Cross-Modal Deep Hashing Framework for Wearable PPG Signal Retrieval with Self-Supervised Semantic Representation Learning
Keywords:
deep hashing, photoplethysmography, self-supervised learning, cross-modal retrieval, wearable computing, semantic representationAbstract
The proliferation of wearable photoplethysmography sensors has generated vast streams of cardiovascular data, creating an urgent need for efficient, semantic-aware retrieval mechanisms that can operate across heterogeneous contextual modalities. This paper presents a cross-modal deep hashing framework designed for PPG signal retrieval that integrates self-supervised semantic representation learning to extract robust, modality-invariant features from unlabeled physiological time series and associated metadata. The framework maps PPG segments and their corresponding semantic descriptors into a shared binary Hamming space, enabling fast approximate nearest neighbor search while preserving clinically meaningful similarities. A comprehensive system-level analysis is conducted, addressing architectural choices that balance quantization error against retrieval precision, the integration of contrastive and masked reconstruction objectives for representation learning, and the trade-offs inherent in deploying such models on resource-constrained wearable edge devices.
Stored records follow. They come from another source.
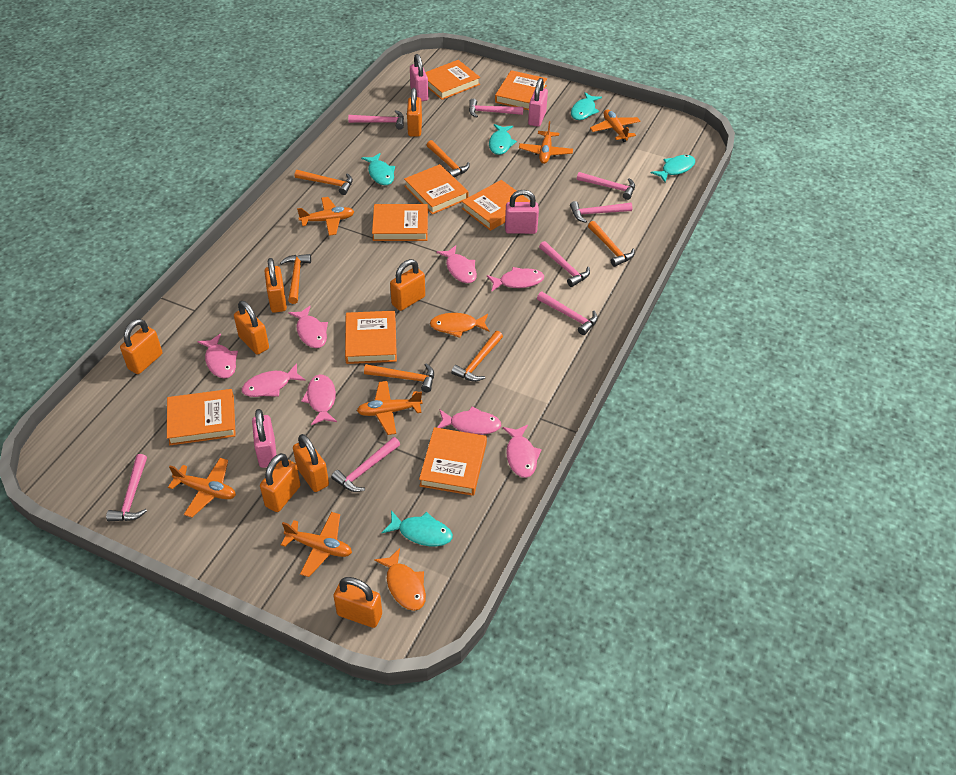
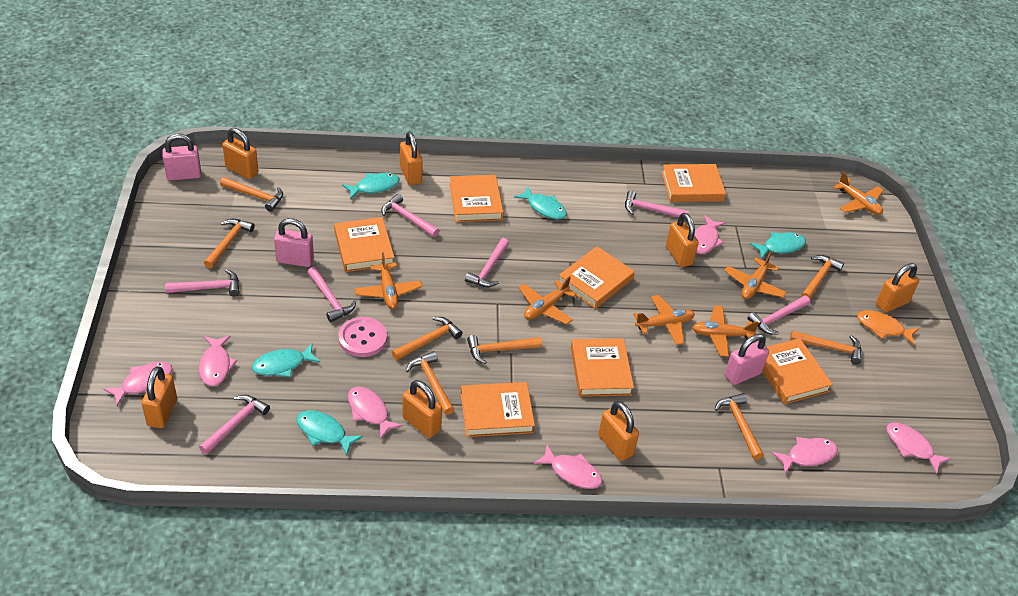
orange book: 8 -> 7
orange fish: 2 -> 1
orange hammer: 6 -> 8
orange padlock: 8 -> 7
pink button: 0 -> 1
pink fish: 8 -> 7
pink hammer: 8 -> 7
pink padlock: 4 -> 3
The discussion extends to governance and policy considerations, including data privacy, fairness across demographic groups, and the sustainability of large-scale health retrieval infrastructures. By emphasizing structural robustness, bias mitigation, and cross-modal alignment, the proposed framework offers a principled pathway toward scalable, privacy-preserving, and equitable health monitoring systems. The paper concludes with an examination of deployment scenarios, evaluation benchmarks, and future directions for cross-modal biosignal retrieval in real-world healthcare ecosystems.